Then I looked at Schedule 5, which contains a list of regulators, and at Schedule 6, which contains the list of offences covered. It is a bit odd, because Schedule 6 lists Section 18 of the Energy Act 1976, but Ofgem is not on the list. I am not sure which of the regulators in Schedule 5 will take action under the Energy Act. Similarly, the Goods Vehicles (Licensing of Operators) Act 1995 and six road traffic Acts are listed, but I do not see any regulators for road traffic offences listed in Schedule 5. I do not know whether the Office of Rail Regulation would want to take action. Perhaps the noble Baroness who runs Natural England would want to, but perhaps not. I do not quite see the link between the two lists.

I believe that the Office of Rail Regulation would be happy to be on the list, as various pieces of rail legislation are mentioned, but it appears to be a bit haphazard and amateurish. Perhaps my noble friend can tell us about the principles that put regulators in, or not in, Schedule 5. Presumably, they have said which legislation they feel is appropriate to come under Schedule 6. If there is legislation in Schedule 6 but no regulator in Schedule 5, what is the point of it?

Lord Selsdon: I apologise to the Committee for having 11 pages of amendments. I was so pleased with the noble Lords, Lord Berkeley and Lord Razzall, because I always thought that a regulator was something you used to control a steam engine. Then I though that the regulator had a job to regulate regulations or Acts of Parliament.
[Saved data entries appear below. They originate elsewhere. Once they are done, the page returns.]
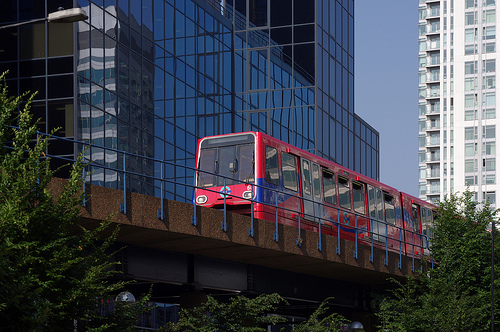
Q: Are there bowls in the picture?
A: No, there are no bowls.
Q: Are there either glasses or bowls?
A: No, there are no bowls or glasses.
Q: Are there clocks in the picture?
A: No, there are no clocks.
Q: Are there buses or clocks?
A: No, there are no clocks or buses.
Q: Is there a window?
A: Yes, there are windows.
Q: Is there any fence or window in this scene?
A: Yes, there are windows.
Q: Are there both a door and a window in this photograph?
A: Yes, there are both a window and a door.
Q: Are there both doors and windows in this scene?
A: Yes, there are both windows and a door.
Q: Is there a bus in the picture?
A: No, there are no buses.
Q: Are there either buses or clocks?
A: No, there are no buses or clocks.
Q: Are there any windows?
A: Yes, there are windows.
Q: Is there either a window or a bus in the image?
A: Yes, there are windows.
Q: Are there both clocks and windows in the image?
A: No, there are windows but no clocks.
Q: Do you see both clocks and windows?
A: No, there are windows but no clocks.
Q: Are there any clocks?
A: No, there are no clocks.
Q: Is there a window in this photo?
A: Yes, there are windows.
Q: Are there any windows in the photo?
A: Yes, there are windows.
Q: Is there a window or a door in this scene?
A: Yes, there are windows.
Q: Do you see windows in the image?
A: Yes, there are windows.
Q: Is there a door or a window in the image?
A: Yes, there are windows.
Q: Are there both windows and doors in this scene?
A: Yes, there are both windows and a door.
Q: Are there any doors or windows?
A: Yes, there are windows.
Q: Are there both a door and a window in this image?
A: Yes, there are both a window and a door.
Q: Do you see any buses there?
A: No, there are no buses.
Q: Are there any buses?
A: No, there are no buses.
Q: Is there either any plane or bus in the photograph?
A: No, there are no buses or airplanes.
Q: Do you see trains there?
A: Yes, there is a train.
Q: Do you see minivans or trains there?
A: Yes, there is a train.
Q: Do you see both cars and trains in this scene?
A: Yes, there are both a train and a car.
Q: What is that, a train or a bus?
A: That is a train.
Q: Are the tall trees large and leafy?
A: Yes, the trees are large and leafy.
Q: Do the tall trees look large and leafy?
A: Yes, the trees are large and leafy.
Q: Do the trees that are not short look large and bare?
A: No, the trees are large but leafy.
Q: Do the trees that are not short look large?
A: Yes, the trees are large.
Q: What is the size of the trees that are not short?
A: The trees are large.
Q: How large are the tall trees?
A: The trees are large.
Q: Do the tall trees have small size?
A: No, the trees are large.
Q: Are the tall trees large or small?
A: The trees are large.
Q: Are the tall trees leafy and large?
A: Yes, the trees are leafy and large.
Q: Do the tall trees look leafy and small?
A: No, the trees are leafy but large.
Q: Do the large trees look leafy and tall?
A: Yes, the trees are leafy and tall.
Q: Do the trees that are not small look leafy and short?
A: No, the trees are leafy but tall.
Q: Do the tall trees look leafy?
A: Yes, the trees are leafy.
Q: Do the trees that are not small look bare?
A: No, the trees are leafy.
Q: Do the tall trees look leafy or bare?
A: The trees are leafy.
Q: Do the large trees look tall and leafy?
A: Yes, the trees are tall and leafy.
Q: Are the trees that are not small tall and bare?
A: No, the trees are tall but leafy.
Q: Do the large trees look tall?
A: Yes, the trees are tall.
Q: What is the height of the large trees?
A: The trees are tall.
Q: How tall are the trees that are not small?
A: The trees are tall.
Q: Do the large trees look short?
A: No, the trees are tall.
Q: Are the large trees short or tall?
A: The trees are tall.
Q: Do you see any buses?
A: No, there are no buses.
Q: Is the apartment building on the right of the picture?
A: Yes, the apartment building is on the right of the image.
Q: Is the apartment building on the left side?
A: No, the apartment building is on the right of the image.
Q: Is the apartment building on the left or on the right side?
A: The apartment building is on the right of the image.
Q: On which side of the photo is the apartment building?
A: The apartment building is on the right of the image.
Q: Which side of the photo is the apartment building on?
A: The apartment building is on the right of the image.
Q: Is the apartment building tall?
A: Yes, the apartment building is tall.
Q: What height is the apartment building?
A: The apartment building is tall.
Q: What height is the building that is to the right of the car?
A: The apartment building is tall.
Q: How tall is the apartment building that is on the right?
A: The apartment building is tall.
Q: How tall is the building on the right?
A: The apartment building is tall.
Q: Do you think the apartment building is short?
A: No, the apartment building is tall.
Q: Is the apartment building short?
A: No, the apartment building is tall.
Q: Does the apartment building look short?
A: No, the apartment building is tall.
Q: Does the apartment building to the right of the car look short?
A: No, the apartment building is tall.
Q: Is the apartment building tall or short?
A: The apartment building is tall.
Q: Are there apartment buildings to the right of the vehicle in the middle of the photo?
A: Yes, there is an apartment building to the right of the car.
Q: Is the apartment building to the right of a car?
A: Yes, the apartment building is to the right of a car.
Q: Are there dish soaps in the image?
A: No, there are no dish soaps.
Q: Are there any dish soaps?
A: No, there are no dish soaps.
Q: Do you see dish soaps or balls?
A: No, there are no dish soaps or balls.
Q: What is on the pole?
A: The lamp post is on the pole.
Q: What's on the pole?
A: The lamp post is on the pole.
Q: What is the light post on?
A: The light post is on the pole.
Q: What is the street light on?
A: The light post is on the pole.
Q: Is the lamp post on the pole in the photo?
A: Yes, the lamp post is on the pole.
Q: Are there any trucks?
A: No, there are no trucks.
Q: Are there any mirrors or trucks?
A: No, there are no trucks or mirrors.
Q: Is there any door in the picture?
A: Yes, there are doors.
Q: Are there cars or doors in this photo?
A: Yes, there are doors.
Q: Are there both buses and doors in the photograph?
A: No, there are doors but no buses.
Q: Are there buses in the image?
A: No, there are no buses.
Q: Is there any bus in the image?
A: No, there are no buses.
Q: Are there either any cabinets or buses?
A: No, there are no buses or cabinets.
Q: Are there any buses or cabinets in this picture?
A: No, there are no buses or cabinets.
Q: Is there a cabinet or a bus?
A: No, there are no buses or cabinets.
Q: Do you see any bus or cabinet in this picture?
A: No, there are no buses or cabinets.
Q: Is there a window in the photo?
A: Yes, there are windows.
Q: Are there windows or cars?
A: Yes, there are windows.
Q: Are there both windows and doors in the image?
A: Yes, there are both windows and a door.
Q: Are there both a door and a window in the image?
A: Yes, there are both a window and a door.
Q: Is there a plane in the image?
A: No, there are no airplanes.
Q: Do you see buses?
A: No, there are no buses.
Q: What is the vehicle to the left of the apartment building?
A: The vehicle is a car.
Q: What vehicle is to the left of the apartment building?
A: The vehicle is a car.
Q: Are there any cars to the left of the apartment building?
A: Yes, there is a car to the left of the apartment building.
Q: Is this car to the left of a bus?
A: No, the car is to the left of the apartment building.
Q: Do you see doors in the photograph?
A: Yes, there are doors.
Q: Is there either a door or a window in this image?
A: Yes, there are doors.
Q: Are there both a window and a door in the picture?
A: Yes, there are both a door and a window.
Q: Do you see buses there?
A: No, there are no buses.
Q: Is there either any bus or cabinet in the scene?
A: No, there are no buses or cabinets.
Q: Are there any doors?
A: Yes, there are doors.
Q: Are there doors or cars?
A: Yes, there are doors.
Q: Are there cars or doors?
A: Yes, there are doors.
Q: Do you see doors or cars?
A: Yes, there are doors.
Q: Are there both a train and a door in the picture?
A: Yes, there are both a door and a train.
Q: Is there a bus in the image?
A: No, there are no buses.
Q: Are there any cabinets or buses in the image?
A: No, there are no buses or cabinets.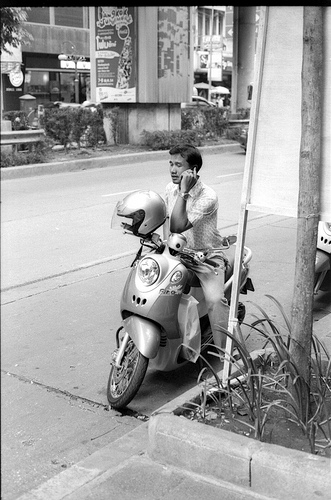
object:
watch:
[178, 192, 190, 202]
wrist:
[178, 189, 191, 198]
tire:
[106, 338, 149, 410]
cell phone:
[179, 171, 200, 187]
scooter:
[105, 186, 254, 411]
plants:
[243, 333, 330, 457]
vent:
[130, 294, 150, 308]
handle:
[200, 257, 219, 276]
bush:
[38, 101, 106, 154]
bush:
[140, 128, 205, 152]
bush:
[181, 99, 231, 141]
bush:
[0, 136, 51, 168]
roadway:
[0, 144, 330, 499]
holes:
[139, 295, 148, 307]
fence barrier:
[0, 127, 45, 156]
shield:
[109, 209, 144, 233]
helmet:
[110, 187, 167, 241]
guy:
[159, 135, 232, 363]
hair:
[168, 142, 203, 175]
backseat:
[223, 238, 242, 279]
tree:
[284, 4, 325, 421]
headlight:
[134, 252, 161, 286]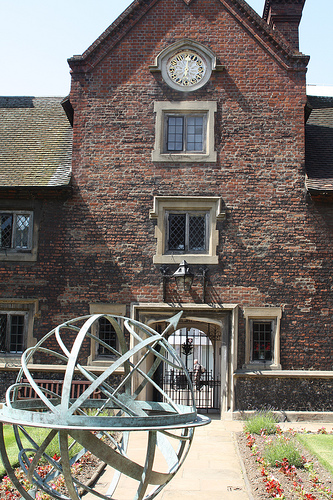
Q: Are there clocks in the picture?
A: Yes, there is a clock.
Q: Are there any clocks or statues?
A: Yes, there is a clock.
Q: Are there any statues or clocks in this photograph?
A: Yes, there is a clock.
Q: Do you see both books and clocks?
A: No, there is a clock but no books.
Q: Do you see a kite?
A: No, there are no kites.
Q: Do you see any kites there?
A: No, there are no kites.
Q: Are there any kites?
A: No, there are no kites.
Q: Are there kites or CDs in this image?
A: No, there are no kites or cds.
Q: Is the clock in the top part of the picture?
A: Yes, the clock is in the top of the image.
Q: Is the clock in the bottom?
A: No, the clock is in the top of the image.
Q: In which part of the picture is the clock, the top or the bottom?
A: The clock is in the top of the image.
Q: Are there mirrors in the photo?
A: No, there are no mirrors.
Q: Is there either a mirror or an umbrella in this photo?
A: No, there are no mirrors or umbrellas.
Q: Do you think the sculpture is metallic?
A: Yes, the sculpture is metallic.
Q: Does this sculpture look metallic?
A: Yes, the sculpture is metallic.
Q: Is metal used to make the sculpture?
A: Yes, the sculpture is made of metal.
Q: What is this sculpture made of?
A: The sculpture is made of metal.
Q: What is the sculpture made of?
A: The sculpture is made of metal.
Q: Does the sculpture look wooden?
A: No, the sculpture is metallic.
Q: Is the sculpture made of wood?
A: No, the sculpture is made of metal.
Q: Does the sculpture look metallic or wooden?
A: The sculpture is metallic.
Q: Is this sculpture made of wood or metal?
A: The sculpture is made of metal.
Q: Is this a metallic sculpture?
A: Yes, this is a metallic sculpture.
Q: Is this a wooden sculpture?
A: No, this is a metallic sculpture.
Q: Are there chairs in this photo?
A: No, there are no chairs.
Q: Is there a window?
A: Yes, there is a window.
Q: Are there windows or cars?
A: Yes, there is a window.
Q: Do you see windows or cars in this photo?
A: Yes, there is a window.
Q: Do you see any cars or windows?
A: Yes, there is a window.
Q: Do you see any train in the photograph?
A: No, there are no trains.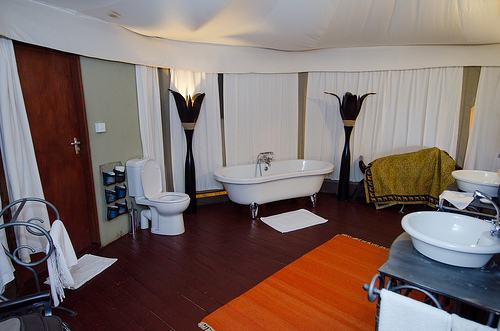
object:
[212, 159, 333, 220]
tub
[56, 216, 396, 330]
floor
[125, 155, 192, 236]
toilet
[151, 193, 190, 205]
toilet seat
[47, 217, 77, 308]
towel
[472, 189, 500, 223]
faucet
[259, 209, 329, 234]
towel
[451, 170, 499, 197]
sink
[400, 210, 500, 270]
sink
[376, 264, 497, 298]
stand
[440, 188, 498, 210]
stand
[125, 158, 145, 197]
porcelain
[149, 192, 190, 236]
tank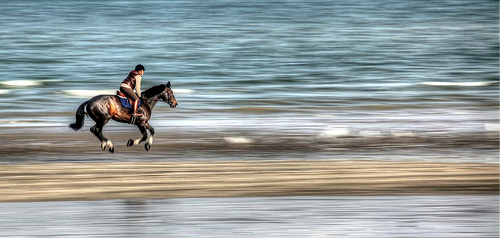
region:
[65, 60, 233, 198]
a horse is galloping across a sandbar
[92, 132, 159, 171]
the horse has all four hooves off the ground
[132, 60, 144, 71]
the rider has a black helmet on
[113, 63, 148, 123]
a girl is riding a horse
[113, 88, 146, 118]
the horse has a brown saddle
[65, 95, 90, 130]
the horse's tail is black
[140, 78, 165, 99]
the horse's mane is black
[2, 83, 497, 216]
the beach has a sandbar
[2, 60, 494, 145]
waves are hitting the beach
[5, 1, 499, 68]
the water is blue and rippled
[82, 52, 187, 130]
Person is riding a horse.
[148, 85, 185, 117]
The horse is brown.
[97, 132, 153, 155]
Part of the leg is white.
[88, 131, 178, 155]
The horse is in the air.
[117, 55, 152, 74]
The person is wearing a helmet.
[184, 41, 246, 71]
The water is blue.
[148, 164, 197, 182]
The stand is tan.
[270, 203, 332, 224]
The water is grey.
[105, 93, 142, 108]
There is a saddle on the horse.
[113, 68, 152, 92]
The vest is brown.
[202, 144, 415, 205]
Tan sandy area of beach.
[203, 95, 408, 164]
Blue water with white waves.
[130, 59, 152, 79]
Black hat on a woman.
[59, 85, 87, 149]
Black tail of a horse.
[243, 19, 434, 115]
Blue water with ripples.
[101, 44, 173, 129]
Girl riding on a horse.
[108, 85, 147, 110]
Brown riders pants.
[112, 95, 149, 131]
Brown horse riding boots.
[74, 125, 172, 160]
Black and white horse legs and hooves.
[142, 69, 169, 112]
A black horses mane.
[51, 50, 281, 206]
horse running along strip of beach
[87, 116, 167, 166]
horse's feet curled in air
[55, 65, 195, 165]
curve at the end of horse's tail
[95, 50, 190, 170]
rider leaning forward on horse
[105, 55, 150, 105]
rider wearing brown vest over tan shirt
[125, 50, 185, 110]
black mane over neck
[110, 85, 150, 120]
rider wearing knee-high boots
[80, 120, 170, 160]
black and white at end of horse's feet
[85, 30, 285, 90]
blue water with dark ripples in back of rider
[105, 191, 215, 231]
horse and rider's reflection in grey water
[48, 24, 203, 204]
Person riding on horse.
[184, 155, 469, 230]
Brown sand and blue water.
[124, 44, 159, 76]
Black riders hat.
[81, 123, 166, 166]
Black and white horse feet and legs.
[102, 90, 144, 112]
Brown and blue saddle.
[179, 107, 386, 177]
White capped waves.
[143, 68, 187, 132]
Black horses mane and ear.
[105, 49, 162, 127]
Woman on a horse.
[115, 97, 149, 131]
Brown horse rider boots.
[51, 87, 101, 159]
Black tail on horse.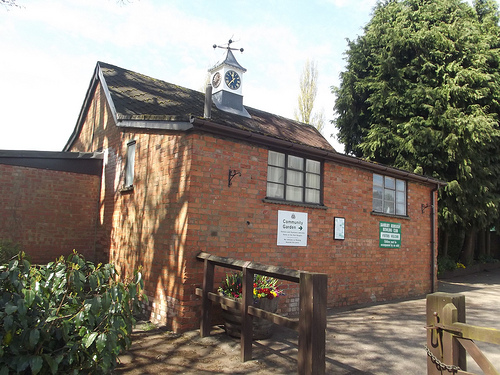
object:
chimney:
[202, 82, 211, 119]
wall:
[183, 131, 438, 330]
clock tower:
[204, 29, 252, 120]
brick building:
[0, 27, 447, 336]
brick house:
[0, 61, 447, 336]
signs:
[276, 209, 308, 246]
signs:
[333, 216, 345, 239]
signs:
[378, 220, 400, 250]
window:
[264, 152, 333, 213]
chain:
[422, 348, 457, 373]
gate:
[425, 288, 499, 374]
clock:
[222, 69, 241, 90]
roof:
[58, 57, 450, 184]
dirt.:
[354, 301, 401, 366]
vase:
[258, 294, 275, 305]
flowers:
[259, 276, 282, 299]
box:
[215, 267, 284, 340]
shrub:
[0, 249, 143, 374]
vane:
[208, 30, 253, 59]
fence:
[193, 249, 499, 373]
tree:
[329, 0, 499, 276]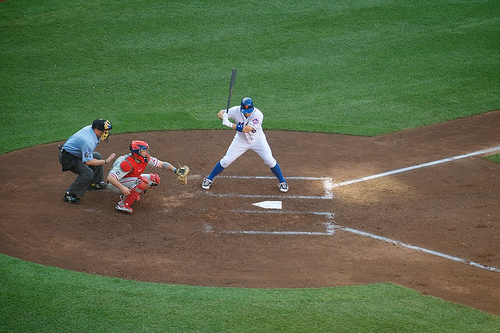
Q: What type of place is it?
A: It is a field.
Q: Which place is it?
A: It is a field.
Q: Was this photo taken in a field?
A: Yes, it was taken in a field.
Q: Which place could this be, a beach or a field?
A: It is a field.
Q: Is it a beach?
A: No, it is a field.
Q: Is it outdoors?
A: Yes, it is outdoors.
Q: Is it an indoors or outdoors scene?
A: It is outdoors.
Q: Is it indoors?
A: No, it is outdoors.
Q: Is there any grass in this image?
A: Yes, there is grass.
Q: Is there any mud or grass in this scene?
A: Yes, there is grass.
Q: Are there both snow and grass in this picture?
A: No, there is grass but no snow.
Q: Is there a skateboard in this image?
A: No, there are no skateboards.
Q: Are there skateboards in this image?
A: No, there are no skateboards.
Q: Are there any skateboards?
A: No, there are no skateboards.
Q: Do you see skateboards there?
A: No, there are no skateboards.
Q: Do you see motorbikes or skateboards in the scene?
A: No, there are no skateboards or motorbikes.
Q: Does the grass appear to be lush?
A: Yes, the grass is lush.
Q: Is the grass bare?
A: No, the grass is lush.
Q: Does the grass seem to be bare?
A: No, the grass is lush.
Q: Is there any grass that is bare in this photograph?
A: No, there is grass but it is lush.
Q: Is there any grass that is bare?
A: No, there is grass but it is lush.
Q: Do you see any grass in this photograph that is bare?
A: No, there is grass but it is lush.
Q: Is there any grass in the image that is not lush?
A: No, there is grass but it is lush.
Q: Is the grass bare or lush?
A: The grass is lush.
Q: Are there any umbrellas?
A: No, there are no umbrellas.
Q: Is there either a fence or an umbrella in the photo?
A: No, there are no umbrellas or fences.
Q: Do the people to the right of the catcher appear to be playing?
A: Yes, the people are playing.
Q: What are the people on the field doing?
A: The people are playing.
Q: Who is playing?
A: The people are playing.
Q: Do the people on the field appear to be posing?
A: No, the people are playing.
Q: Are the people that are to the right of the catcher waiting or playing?
A: The people are playing.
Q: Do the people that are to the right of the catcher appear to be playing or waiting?
A: The people are playing.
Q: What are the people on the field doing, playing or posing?
A: The people are playing.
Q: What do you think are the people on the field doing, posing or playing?
A: The people are playing.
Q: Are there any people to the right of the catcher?
A: Yes, there are people to the right of the catcher.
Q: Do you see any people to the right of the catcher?
A: Yes, there are people to the right of the catcher.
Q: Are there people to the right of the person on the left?
A: Yes, there are people to the right of the catcher.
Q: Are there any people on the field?
A: Yes, there are people on the field.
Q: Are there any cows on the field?
A: No, there are people on the field.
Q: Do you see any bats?
A: Yes, there is a bat.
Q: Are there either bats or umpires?
A: Yes, there is a bat.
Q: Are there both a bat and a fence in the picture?
A: No, there is a bat but no fences.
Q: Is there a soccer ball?
A: No, there are no soccer balls.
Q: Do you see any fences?
A: No, there are no fences.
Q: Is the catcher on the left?
A: Yes, the catcher is on the left of the image.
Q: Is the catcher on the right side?
A: No, the catcher is on the left of the image.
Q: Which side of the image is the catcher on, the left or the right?
A: The catcher is on the left of the image.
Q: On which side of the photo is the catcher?
A: The catcher is on the left of the image.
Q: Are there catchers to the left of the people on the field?
A: Yes, there is a catcher to the left of the people.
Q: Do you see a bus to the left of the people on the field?
A: No, there is a catcher to the left of the people.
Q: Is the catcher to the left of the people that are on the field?
A: Yes, the catcher is to the left of the people.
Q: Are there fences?
A: No, there are no fences.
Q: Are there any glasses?
A: No, there are no glasses.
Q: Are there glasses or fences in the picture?
A: No, there are no glasses or fences.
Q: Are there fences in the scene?
A: No, there are no fences.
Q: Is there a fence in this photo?
A: No, there are no fences.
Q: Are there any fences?
A: No, there are no fences.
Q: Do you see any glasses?
A: No, there are no glasses.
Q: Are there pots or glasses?
A: No, there are no glasses or pots.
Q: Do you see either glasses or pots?
A: No, there are no glasses or pots.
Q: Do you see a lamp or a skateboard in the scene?
A: No, there are no skateboards or lamps.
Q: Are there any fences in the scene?
A: No, there are no fences.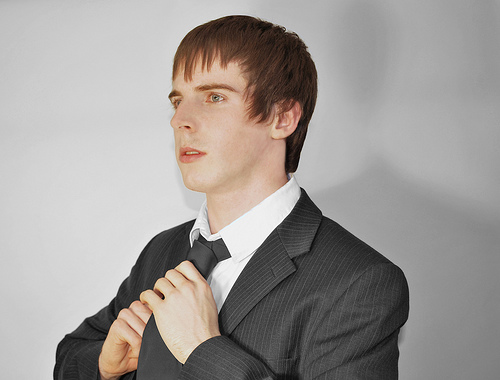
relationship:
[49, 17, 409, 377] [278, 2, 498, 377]
man casts shadow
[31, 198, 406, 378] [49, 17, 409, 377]
jacket on man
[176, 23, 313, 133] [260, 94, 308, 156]
hair coverintg ear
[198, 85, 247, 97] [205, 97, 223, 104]
eyebrow over eye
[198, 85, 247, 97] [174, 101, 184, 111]
eyebrow over eye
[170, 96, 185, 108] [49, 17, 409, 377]
eye of man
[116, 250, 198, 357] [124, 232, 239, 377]
fingers around tie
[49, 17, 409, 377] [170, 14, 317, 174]
man has hair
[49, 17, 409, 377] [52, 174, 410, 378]
man wearing suit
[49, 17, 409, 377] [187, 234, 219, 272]
man tying h tie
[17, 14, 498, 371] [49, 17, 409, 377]
wall behind man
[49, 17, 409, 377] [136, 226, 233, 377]
man adjusting tie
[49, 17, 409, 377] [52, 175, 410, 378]
man in clothing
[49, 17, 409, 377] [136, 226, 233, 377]
man tying tie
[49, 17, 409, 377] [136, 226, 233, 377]
man fixing tie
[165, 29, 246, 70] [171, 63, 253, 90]
bangs laying on forehead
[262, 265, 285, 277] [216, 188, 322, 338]
button hole in lapel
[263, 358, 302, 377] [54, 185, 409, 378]
pocket in suit coat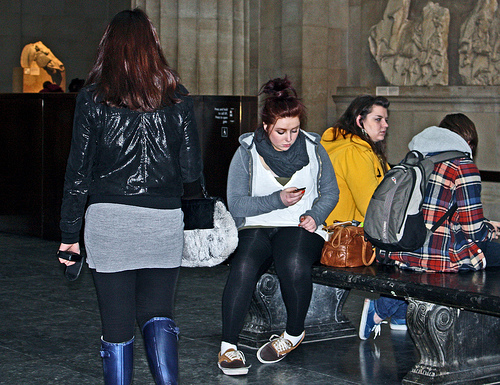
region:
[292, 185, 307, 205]
Phone one of the girls is holding.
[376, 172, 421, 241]
Bookbag one of the girls is wearing.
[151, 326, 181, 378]
Knee high boots one of the girls is wearing.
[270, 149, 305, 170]
Scarf one of the girls is wearing.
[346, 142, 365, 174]
Yellow jacket one of the girls is wearing.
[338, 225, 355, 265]
Purse that belongs to one of the girls.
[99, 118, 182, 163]
Black jacket one of the girls is wearing.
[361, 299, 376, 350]
Blue sneakers one of the girls is wearing.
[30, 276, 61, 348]
Gray marble floor in the building.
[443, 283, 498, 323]
Bench 3 of the girls are sitting on.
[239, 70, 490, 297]
Three people sharing a bench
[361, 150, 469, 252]
a grey backpack on a persons back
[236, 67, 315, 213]
a young woman looking at her phone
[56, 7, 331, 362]
two girls wearing black spandex pants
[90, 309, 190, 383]
a pair of blue shiny boots on a girl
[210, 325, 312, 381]
two shades of brown colored shoes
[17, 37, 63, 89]
a wooden sculpture of a horses head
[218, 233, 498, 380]
a black and grey granite bench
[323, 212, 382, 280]
a brown purse sitting on the bench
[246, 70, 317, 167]
a girl with her brown hair up in a bun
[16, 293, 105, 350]
floor is black color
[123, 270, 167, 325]
pant is black color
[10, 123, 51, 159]
desk is brown color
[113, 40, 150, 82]
hair is brown color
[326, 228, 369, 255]
hand bag is brown color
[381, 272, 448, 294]
bench is black color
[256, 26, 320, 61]
wall is brown color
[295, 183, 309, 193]
mobile is black color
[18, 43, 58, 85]
statue is brown color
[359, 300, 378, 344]
shoe is blue color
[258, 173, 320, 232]
the woman is looking at her phone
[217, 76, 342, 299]
the woman is holding a phone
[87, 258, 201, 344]
the leggings are black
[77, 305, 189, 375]
the boots is violet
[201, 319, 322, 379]
the shoes is brown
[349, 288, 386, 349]
the sneakers is blue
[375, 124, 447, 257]
the bag is gray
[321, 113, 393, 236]
the jacket is yellow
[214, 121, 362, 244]
the shirt is white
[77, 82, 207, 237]
the jacket is black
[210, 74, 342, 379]
Girl looking at phone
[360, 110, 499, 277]
Guy wearing a backpack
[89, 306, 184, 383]
Girl wearing blue boots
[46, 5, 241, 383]
Girl walking inside museum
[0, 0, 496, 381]
People in museum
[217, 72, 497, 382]
Three people sitting on bench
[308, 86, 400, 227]
Girl wearing yellow sweater in museum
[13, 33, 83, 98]
Horse statue in museum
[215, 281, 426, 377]
Girls wearing shoes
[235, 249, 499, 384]
Concrete bench in museum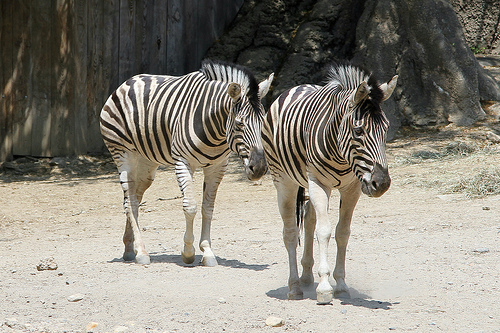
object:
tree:
[272, 6, 500, 137]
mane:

As the noble Lord, Lord Bach, knows, I wanted to know which Acts of Parliament and which regulations a regulator should regulate, and how and when. I then asked which ministries were responsible for the activity of which regulations, which Bills, which Acts and so forth. The Government kindly told me that they did not know.

The last question that I asked the Government was: “Under which of these Acts in the schedule would a Minister have powers of entry?” The noble Lord, Lord West, replied: “None”. Of course a Minister does not himself have powers of entry, but he has the ability to give powers of entry.